=== Zu bearbeiten ===
1/ Mit welcher Aktion drückte Fritz Teppich laut dem Text über ihn 1966 seinen Protest aus?
2/ Wie lauten in den Datensätzen die Zeilen von der Zeile mit „stocker des données.*“ bis einschließlich der Zeile mit „Cette fonctionnalité est“, wenn du darin „fonctionnalité“ gegen „fonction“ austauschst? Gib nur diese Zeilen aus, sonst bleibt alles gleich.
***** Dokumenttext *****
Seine Mutter und sein jüngerer Bruder hatten die antijüdische Mordgier der Nazis nicht überlebt. Für ihn war die Rückkehr nach Berlin, in den Westteil der Viersektorenstadt, ein neuer Anfang. Er arbeitete als Journalist, berichtete für ADN, die Presseagentur der DDR, aus Westberlin. So war er hautnah verbunden mit den Auseinandersetzungen im Kalten Krieg, musste die Restauration des Kapitalismus und den Wiederaufstieg von Nazis im Westen Deutschlands miterleben. Er engagierte sich für Demokratie, Frieden und gegen atomare Aufrüstung. Als Mitglied der SED in Westberlin gingen ihm Erscheinungen des »Sozialismus von oben« gegen den Strich. Seinen Protest drückte er 1966 mit einer Flugblattaktion vor dem 1. Parteitag der SED-W in Berlin-Spandau aus, mit der er mehr demokratische Rechte der Mitglieder einforderte. Die Parteiführung reagierte mit Parteiausschluss. Seither war Fritz Teppich ein parteiloser Kommunist.
***** Vorliegende Datensätze *****
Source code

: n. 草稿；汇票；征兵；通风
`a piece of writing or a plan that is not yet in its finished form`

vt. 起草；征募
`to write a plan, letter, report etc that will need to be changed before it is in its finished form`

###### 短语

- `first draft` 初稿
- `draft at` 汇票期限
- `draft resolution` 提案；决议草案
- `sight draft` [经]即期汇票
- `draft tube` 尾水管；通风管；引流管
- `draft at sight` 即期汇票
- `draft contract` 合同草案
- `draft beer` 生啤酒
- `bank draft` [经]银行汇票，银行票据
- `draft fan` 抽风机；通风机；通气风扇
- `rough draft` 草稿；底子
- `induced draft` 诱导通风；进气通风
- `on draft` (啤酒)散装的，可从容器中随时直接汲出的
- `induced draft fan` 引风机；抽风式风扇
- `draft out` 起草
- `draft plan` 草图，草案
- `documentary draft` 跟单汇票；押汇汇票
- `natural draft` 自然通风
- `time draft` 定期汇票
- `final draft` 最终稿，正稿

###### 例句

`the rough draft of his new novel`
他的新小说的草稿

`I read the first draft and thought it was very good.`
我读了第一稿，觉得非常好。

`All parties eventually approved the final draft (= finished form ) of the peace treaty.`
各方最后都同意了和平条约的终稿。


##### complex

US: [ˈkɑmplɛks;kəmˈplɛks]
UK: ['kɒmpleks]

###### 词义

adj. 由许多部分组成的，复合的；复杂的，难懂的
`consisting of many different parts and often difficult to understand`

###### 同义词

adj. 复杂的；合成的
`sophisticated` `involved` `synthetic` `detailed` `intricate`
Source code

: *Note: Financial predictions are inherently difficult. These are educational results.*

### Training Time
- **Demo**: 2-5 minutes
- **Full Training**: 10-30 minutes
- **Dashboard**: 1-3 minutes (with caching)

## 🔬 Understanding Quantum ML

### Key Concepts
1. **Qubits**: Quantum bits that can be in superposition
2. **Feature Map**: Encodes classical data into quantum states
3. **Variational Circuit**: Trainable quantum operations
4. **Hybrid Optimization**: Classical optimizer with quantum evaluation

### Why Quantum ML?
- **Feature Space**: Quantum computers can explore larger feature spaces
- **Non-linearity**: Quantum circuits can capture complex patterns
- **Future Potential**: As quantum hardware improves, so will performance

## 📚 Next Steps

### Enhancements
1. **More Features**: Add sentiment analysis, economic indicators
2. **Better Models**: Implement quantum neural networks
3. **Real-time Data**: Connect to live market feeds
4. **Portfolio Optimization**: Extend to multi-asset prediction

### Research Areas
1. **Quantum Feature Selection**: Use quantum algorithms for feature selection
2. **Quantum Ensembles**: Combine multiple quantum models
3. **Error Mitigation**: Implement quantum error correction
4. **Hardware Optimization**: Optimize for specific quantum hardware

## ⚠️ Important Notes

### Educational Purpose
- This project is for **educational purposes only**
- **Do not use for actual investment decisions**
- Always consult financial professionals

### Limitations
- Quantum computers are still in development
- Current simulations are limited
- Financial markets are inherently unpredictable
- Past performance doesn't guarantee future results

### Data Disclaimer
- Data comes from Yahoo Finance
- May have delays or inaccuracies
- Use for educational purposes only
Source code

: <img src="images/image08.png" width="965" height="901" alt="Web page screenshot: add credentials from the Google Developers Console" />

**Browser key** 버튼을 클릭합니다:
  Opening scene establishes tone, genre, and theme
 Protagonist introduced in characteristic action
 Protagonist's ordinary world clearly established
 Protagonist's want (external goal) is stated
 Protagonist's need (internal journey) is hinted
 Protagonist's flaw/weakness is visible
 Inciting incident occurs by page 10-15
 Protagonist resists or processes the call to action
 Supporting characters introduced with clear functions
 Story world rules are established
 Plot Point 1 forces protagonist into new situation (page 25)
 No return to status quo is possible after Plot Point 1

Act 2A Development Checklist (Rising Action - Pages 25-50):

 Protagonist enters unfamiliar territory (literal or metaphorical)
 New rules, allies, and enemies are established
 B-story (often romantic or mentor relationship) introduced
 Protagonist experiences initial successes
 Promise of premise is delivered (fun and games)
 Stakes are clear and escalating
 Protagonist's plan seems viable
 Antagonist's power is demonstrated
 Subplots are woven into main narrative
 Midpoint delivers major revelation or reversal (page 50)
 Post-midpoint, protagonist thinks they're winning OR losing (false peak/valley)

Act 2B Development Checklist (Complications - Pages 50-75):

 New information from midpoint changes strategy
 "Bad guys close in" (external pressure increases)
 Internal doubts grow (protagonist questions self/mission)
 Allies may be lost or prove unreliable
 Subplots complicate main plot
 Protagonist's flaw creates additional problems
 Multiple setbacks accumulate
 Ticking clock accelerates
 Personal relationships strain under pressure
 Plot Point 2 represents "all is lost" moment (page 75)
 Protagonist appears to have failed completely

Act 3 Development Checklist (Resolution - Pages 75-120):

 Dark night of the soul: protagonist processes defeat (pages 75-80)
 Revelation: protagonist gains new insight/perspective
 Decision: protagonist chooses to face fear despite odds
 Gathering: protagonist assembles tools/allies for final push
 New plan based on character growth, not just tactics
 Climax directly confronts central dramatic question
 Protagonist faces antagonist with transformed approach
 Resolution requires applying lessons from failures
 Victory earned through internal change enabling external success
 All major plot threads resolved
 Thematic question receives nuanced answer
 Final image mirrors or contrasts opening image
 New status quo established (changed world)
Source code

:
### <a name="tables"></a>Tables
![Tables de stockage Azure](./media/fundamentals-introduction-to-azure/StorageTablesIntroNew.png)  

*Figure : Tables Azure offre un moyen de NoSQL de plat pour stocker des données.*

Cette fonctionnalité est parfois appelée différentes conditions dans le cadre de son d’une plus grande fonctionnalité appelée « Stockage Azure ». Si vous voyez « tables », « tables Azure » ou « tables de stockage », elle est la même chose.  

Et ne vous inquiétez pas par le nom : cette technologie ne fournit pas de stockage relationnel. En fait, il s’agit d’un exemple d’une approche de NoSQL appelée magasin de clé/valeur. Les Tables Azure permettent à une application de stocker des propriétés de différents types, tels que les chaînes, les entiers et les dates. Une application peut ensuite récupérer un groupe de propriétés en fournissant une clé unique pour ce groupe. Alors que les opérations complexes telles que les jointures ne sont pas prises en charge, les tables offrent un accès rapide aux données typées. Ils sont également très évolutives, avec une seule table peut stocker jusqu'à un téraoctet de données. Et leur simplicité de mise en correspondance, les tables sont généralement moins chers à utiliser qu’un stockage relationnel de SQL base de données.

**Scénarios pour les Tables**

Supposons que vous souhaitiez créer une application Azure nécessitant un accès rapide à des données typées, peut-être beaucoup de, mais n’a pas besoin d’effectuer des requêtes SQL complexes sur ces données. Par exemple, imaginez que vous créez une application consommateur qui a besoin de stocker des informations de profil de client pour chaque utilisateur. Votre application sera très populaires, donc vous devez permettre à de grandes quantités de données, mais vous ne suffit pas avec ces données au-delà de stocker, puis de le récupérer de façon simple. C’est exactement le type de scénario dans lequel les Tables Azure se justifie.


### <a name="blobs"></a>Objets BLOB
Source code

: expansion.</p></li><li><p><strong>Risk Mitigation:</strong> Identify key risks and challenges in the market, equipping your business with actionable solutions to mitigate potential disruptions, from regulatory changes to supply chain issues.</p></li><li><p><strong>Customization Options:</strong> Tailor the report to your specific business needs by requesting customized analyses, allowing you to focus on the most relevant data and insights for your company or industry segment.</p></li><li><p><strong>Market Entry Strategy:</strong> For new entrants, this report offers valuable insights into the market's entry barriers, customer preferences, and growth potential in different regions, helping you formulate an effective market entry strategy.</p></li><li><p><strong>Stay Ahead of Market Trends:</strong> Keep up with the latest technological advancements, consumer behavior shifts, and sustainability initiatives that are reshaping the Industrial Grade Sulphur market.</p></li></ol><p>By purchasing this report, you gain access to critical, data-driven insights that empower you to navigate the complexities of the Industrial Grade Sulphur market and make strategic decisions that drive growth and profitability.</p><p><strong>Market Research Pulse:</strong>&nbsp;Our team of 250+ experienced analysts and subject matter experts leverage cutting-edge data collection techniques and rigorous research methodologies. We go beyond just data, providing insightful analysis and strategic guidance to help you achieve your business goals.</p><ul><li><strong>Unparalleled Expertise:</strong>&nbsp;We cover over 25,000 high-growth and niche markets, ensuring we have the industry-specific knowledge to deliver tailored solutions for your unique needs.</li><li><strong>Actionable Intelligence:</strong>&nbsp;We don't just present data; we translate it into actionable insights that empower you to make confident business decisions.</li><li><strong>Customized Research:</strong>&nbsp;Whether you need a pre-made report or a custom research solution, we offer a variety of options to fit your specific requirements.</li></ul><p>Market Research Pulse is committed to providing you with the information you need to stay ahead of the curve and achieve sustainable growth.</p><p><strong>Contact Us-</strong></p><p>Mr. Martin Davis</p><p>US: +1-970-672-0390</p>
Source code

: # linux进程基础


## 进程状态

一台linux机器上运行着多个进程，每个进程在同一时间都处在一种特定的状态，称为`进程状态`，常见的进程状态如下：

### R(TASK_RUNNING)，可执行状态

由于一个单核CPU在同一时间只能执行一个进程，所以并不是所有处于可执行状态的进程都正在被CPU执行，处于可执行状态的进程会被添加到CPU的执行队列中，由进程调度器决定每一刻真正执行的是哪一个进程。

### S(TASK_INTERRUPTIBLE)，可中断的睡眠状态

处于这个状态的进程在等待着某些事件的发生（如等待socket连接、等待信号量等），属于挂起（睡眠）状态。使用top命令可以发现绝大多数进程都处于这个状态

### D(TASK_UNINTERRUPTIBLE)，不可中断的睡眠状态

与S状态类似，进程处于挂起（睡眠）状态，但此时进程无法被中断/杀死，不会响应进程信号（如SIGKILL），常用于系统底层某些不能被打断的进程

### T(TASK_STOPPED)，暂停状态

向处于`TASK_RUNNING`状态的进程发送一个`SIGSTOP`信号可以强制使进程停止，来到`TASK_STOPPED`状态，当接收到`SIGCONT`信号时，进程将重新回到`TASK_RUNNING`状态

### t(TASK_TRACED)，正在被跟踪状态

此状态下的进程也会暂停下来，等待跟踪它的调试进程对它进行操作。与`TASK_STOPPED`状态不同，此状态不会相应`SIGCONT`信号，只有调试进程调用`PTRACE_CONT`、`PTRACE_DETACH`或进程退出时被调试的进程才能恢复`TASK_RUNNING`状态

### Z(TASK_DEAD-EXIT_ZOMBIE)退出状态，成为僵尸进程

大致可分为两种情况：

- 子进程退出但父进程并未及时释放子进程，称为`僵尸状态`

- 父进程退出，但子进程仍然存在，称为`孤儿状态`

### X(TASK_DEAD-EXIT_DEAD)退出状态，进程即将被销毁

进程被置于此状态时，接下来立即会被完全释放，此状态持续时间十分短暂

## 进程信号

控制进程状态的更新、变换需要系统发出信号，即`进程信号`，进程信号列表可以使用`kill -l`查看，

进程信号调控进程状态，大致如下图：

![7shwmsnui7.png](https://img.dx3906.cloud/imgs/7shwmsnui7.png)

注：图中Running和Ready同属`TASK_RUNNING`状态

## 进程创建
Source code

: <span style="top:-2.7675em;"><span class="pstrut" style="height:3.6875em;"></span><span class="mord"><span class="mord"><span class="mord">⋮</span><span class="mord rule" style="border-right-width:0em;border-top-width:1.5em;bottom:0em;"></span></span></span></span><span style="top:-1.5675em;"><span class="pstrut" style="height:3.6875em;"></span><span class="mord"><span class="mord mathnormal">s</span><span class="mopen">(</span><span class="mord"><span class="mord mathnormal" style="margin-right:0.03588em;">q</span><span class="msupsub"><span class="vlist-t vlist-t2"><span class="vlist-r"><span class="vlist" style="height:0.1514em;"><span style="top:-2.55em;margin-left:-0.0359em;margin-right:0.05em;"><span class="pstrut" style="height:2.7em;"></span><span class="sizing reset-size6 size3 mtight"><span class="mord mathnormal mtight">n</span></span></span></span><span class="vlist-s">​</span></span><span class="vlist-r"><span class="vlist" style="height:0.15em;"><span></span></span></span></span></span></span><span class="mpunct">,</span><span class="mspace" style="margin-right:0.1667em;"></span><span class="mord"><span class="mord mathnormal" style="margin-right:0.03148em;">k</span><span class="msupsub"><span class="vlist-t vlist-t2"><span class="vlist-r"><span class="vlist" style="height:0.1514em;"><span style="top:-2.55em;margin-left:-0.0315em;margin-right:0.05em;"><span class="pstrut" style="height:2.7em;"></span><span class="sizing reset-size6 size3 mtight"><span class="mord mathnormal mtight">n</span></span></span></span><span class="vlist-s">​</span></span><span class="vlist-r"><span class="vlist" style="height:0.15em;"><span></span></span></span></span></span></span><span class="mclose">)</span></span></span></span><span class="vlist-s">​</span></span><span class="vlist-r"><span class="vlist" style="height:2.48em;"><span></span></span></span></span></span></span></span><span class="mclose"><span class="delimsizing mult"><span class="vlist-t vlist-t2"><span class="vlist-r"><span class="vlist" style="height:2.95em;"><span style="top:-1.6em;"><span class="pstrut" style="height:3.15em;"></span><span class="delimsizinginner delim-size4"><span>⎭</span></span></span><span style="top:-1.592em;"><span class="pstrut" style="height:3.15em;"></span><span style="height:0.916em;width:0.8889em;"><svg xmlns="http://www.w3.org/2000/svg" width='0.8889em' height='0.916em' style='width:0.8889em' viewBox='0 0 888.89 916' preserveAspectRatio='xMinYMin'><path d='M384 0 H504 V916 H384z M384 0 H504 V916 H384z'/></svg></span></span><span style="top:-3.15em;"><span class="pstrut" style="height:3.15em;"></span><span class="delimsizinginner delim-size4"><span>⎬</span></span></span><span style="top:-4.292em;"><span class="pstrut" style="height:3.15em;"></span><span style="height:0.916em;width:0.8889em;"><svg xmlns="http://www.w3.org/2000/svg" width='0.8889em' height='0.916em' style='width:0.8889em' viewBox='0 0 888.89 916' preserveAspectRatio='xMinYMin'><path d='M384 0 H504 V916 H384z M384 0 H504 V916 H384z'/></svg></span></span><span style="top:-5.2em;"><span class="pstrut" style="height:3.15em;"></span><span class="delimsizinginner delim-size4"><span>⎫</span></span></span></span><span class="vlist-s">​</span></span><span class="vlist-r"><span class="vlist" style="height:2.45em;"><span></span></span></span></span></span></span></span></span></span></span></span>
*****
=== Antworten ===
1/ Mit einer Flugblattaktion vor dem 1. Parteitag der SED-W in Berlin-Spandau.

2/
*Figure : Tables Azure offre un moyen de NoSQL de plat pour stocker des données.*

Cette fonction est parfois appelée différentes conditions dans le cadre de son d’une plus grande fonction appelée « Stockage Azure ». Si vous voyez « tables », « tables Azure » ou « tables de stockage », elle est la même chose.  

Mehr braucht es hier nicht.